Excerpt to read:
▽

# CVA Magbolt 150



## Stampede (Apr 11, 2004)

Can someone give me an ideal of what my cva magbolt 150 - 50cal with the camo stock,might be worth.It's about 7yrs old ,has been shot very little and is still in excellent cond.Has a redhead 3x9x32 scope .Thanks


----------



## shot1buck (Feb 23, 2011)

I was able to unload my cva optima pro magnum 50 cal that was stainless and had a nice scope as well for $200.00 I bought it for $325. the problem that happens with the older muzzleloaders is that the newer models get better and the price drops on the used ones. it's one of the few guns that will really depricate in value. 

I looked online and found a few CVA Magbolt 150 for sale the range was from $80-$125 for them used. 

the scope redhead 3x9x32 had value in the range of $20-$35 

I would think you'd get $150 out of the gun on a good day. sorry that might not be what you wanted to read.


----------



## wildman (Sep 3, 2008)

I don't think you could get very much out of it.. I sold mine to a friend for $75 but it didn't have a scope... If it means anything *They shoot very well for a inexpenceive Muzzy..* The problem is that they have come a little ferther on the tech side.. breach plugs and all that.. also if I am not mistaken it is hard to get the primer out (even more so with a scope on it) you need a tool to get the primer out and to put one in. New they were not very expencive $150 black maybe a little more in camo..

If you what to sell it I have a few friends that have just gotten into hunting that might what to buy it for a starter Muzzy.. Not to mention I live very close to you.. I will be a St. B for there one pitch!(softball) LOL

*GO REDS!!!!*


----------

△

Given data:

▽

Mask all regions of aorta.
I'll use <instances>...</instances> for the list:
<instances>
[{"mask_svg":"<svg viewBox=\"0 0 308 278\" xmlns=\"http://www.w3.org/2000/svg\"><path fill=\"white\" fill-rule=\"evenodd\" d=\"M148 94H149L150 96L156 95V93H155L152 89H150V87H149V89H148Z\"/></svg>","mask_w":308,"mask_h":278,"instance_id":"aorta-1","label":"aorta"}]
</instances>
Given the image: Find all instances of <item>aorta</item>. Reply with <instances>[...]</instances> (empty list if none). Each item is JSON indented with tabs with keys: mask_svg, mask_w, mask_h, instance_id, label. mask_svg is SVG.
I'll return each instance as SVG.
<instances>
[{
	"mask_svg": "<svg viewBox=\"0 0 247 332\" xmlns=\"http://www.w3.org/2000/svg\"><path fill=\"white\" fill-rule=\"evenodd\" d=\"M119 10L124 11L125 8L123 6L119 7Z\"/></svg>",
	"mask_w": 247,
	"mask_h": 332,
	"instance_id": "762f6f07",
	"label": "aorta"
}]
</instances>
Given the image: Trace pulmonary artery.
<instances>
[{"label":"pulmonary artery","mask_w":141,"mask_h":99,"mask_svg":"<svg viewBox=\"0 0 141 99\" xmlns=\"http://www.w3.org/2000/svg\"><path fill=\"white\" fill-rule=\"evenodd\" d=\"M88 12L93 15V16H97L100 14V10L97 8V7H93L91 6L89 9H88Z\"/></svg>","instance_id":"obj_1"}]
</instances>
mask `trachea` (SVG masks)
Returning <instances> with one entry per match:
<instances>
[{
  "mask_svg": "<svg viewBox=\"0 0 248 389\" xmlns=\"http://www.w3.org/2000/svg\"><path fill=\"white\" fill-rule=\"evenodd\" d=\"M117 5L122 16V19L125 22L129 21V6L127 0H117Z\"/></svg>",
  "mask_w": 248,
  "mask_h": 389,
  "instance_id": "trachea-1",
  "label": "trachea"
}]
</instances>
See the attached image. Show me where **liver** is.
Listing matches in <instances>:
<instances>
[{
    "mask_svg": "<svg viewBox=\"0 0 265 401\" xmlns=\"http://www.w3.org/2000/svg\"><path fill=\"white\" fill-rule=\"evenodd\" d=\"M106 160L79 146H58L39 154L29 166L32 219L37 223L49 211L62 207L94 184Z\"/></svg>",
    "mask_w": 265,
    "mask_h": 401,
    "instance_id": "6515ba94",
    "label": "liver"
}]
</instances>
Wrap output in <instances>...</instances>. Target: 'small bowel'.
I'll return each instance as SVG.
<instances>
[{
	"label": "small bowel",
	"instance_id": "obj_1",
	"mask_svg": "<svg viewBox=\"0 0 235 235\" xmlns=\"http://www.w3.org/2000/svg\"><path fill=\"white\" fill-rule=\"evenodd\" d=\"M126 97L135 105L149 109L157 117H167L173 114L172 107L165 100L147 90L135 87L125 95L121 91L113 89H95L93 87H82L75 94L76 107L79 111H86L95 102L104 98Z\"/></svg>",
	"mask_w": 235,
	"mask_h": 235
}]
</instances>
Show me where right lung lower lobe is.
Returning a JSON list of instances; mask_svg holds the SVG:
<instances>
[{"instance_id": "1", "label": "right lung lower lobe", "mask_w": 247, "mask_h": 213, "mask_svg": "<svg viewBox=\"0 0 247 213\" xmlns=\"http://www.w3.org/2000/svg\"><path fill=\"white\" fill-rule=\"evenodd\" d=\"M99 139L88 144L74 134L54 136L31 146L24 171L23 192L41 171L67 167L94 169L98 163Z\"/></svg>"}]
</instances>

△

What you have to do: Reproduce the part of the CVA Magbolt 150 thread between "the scope redhead" and "(Sep 3, 2008)", inclusive.

Response below:
the scope redhead 3x9x32 had value in the range of $20-$35 

I would think you'd get $150 out of the gun on a good day. sorry that might not be what you wanted to read.


----------



## wildman (Sep 3, 2008)